### TASK TO CARRY OUT
List the lines of this listing that hold the word "about".

================

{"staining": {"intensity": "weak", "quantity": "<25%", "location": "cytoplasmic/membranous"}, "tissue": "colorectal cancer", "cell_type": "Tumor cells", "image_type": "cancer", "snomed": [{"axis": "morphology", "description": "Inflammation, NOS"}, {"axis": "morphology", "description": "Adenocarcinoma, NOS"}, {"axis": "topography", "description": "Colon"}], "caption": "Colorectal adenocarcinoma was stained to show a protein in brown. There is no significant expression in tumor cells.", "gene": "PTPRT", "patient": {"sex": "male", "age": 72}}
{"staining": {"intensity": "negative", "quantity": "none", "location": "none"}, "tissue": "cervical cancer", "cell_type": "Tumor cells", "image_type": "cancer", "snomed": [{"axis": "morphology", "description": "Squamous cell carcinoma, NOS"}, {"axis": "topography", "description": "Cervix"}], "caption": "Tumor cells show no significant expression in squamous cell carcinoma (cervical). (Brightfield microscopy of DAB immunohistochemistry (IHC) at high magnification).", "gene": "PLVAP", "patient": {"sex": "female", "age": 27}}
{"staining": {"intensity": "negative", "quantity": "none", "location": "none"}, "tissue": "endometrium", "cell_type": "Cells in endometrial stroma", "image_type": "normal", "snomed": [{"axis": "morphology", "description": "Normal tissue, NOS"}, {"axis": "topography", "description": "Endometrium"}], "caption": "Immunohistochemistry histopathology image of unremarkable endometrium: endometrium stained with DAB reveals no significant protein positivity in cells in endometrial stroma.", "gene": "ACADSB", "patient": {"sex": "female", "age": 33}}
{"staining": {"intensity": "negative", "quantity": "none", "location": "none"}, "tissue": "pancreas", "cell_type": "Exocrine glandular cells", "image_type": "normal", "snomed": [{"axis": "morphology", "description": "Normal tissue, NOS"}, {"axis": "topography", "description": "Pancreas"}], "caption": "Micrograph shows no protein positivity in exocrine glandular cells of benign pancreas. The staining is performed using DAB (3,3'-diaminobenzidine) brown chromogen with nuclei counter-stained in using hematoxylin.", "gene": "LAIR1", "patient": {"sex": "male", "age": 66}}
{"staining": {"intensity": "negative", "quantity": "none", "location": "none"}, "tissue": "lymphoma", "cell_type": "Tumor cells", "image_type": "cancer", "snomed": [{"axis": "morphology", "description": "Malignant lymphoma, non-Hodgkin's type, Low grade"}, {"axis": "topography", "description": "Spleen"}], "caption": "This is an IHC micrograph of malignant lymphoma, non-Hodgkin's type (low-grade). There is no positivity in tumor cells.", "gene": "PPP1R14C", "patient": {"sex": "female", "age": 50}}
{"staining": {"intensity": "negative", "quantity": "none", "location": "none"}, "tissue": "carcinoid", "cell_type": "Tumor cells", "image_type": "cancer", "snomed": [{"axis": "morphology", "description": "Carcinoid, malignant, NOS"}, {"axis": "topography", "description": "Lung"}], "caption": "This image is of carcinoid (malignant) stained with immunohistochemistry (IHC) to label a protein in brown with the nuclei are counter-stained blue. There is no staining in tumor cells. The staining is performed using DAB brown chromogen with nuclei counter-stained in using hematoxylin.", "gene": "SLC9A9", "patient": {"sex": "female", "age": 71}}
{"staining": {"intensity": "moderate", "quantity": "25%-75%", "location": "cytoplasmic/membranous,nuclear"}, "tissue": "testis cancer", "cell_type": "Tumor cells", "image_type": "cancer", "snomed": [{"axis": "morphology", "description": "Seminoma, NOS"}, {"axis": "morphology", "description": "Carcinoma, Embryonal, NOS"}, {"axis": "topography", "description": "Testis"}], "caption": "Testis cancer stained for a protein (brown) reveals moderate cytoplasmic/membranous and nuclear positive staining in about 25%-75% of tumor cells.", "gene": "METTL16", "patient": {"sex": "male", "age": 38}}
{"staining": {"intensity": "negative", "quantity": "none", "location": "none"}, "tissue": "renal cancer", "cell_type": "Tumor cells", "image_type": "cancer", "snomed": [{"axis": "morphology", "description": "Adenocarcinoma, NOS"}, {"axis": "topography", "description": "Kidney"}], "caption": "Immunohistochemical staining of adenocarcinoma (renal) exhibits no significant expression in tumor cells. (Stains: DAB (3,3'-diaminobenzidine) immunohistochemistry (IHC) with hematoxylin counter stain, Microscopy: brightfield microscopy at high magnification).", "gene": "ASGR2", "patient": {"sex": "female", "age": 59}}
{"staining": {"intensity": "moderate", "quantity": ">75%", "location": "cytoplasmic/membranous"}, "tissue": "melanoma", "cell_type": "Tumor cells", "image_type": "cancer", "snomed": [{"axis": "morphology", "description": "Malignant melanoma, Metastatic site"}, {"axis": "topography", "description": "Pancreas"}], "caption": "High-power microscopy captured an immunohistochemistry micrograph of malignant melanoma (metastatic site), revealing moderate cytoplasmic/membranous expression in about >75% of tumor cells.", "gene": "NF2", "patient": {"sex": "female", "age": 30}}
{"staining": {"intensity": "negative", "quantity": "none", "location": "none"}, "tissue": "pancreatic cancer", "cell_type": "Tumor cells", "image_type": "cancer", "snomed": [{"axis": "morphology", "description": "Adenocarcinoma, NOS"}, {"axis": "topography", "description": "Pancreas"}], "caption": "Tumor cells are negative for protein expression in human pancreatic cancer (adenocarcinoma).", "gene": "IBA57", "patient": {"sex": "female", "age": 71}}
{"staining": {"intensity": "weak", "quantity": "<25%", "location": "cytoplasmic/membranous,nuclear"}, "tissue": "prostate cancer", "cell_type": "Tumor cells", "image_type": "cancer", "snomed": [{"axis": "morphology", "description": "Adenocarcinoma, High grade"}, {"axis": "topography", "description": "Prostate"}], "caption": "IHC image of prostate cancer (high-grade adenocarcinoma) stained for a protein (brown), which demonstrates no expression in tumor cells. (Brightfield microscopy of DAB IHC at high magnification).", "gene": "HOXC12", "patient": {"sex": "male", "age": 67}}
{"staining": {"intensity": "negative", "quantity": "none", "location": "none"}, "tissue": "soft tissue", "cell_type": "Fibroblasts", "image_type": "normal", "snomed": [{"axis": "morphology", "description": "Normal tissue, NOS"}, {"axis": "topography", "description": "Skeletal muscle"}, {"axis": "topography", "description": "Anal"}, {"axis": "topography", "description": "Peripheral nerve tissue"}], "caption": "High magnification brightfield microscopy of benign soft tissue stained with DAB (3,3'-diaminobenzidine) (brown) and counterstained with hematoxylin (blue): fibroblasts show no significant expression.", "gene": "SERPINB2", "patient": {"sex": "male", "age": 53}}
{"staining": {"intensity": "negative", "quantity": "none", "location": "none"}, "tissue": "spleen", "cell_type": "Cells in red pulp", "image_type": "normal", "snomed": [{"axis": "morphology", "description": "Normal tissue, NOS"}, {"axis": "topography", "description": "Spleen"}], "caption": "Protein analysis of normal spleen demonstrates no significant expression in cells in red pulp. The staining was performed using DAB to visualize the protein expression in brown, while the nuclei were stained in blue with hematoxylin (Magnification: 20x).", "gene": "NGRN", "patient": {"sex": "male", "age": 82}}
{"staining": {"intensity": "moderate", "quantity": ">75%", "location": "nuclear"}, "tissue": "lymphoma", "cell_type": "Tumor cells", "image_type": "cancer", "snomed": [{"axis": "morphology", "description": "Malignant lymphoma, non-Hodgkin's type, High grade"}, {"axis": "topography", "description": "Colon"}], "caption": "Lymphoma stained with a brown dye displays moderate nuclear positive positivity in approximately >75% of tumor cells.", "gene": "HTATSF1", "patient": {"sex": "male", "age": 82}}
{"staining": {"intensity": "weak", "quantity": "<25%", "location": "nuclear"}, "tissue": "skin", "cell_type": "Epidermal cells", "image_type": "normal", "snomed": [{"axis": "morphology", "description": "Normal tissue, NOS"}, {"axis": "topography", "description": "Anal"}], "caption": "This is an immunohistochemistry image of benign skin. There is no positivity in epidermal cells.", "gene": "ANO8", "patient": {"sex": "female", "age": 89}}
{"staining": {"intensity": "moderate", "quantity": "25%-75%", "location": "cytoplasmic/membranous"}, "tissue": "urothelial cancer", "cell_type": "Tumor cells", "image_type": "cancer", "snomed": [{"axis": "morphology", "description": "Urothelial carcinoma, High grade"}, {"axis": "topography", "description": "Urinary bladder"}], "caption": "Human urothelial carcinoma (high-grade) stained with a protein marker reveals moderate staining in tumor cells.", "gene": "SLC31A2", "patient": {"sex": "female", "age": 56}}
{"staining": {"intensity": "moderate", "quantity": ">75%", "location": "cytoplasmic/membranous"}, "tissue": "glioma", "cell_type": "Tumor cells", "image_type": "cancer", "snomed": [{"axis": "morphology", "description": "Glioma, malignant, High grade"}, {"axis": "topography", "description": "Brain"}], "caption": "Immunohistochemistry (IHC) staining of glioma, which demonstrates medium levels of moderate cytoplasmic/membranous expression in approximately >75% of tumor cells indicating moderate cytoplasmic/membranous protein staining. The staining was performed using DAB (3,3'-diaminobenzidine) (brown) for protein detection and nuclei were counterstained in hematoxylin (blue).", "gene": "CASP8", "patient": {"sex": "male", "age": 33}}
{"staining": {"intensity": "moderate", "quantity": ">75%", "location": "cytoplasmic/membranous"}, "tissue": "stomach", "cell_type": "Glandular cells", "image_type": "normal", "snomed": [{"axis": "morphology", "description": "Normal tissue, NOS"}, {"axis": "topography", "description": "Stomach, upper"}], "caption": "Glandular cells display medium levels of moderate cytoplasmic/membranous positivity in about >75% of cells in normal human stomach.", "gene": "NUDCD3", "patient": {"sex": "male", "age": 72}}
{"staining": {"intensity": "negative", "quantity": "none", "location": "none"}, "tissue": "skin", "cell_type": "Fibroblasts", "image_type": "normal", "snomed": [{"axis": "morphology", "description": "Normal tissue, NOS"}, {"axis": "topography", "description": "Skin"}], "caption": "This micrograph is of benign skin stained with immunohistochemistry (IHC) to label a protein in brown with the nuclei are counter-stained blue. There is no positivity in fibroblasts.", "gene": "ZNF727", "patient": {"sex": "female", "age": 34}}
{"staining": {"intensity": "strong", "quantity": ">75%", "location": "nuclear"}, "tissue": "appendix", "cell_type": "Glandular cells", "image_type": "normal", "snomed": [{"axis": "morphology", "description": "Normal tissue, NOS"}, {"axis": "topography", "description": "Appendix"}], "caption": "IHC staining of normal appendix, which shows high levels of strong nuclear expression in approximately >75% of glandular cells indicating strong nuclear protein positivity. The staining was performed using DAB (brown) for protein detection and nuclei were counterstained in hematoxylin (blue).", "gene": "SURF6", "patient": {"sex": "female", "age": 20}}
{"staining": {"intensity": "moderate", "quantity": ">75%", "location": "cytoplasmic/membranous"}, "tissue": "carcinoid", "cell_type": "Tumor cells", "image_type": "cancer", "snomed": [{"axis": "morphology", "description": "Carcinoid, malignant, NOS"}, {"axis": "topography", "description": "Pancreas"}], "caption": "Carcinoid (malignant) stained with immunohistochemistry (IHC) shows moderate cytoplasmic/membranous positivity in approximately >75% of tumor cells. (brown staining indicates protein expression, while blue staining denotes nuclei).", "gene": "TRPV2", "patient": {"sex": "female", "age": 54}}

================

### YOUR RESPONSE
{"staining": {"intensity": "moderate", "quantity": "25%-75%", "location": "cytoplasmic/membranous,nuclear"}, "tissue": "testis cancer", "cell_type": "Tumor cells", "image_type": "cancer", "snomed": [{"axis": "morphology", "description": "Seminoma, NOS"}, {"axis": "morphology", "description": "Carcinoma, Embryonal, NOS"}, {"axis": "topography", "description": "Testis"}], "caption": "Testis cancer stained for a protein (brown) reveals moderate cytoplasmic/membranous and nuclear positive staining in about 25%-75% of tumor cells.", "gene": "METTL16", "patient": {"sex": "male", "age": 38}}
{"staining": {"intensity": "moderate", "quantity": ">75%", "location": "cytoplasmic/membranous"}, "tissue": "melanoma", "cell_type": "Tumor cells", "image_type": "cancer", "snomed": [{"axis": "morphology", "description": "Malignant melanoma, Metastatic site"}, {"axis": "topography", "description": "Pancreas"}], "caption": "High-power microscopy captured an immunohistochemistry micrograph of malignant melanoma (metastatic site), revealing moderate cytoplasmic/membranous expression in about >75% of tumor cells.", "gene": "NF2", "patient": {"sex": "female", "age": 30}}
{"staining": {"intensity": "moderate", "quantity": ">75%", "location": "cytoplasmic/membranous"}, "tissue": "stomach", "cell_type": "Glandular cells", "image_type": "normal", "snomed": [{"axis": "morphology", "description": "Normal tissue, NOS"}, {"axis": "topography", "description": "Stomach, upper"}], "caption": "Glandular cells display medium levels of moderate cytoplasmic/membranous positivity in about >75% of cells in normal human stomach.", "gene": "NUDCD3", "patient": {"sex": "male", "age": 72}}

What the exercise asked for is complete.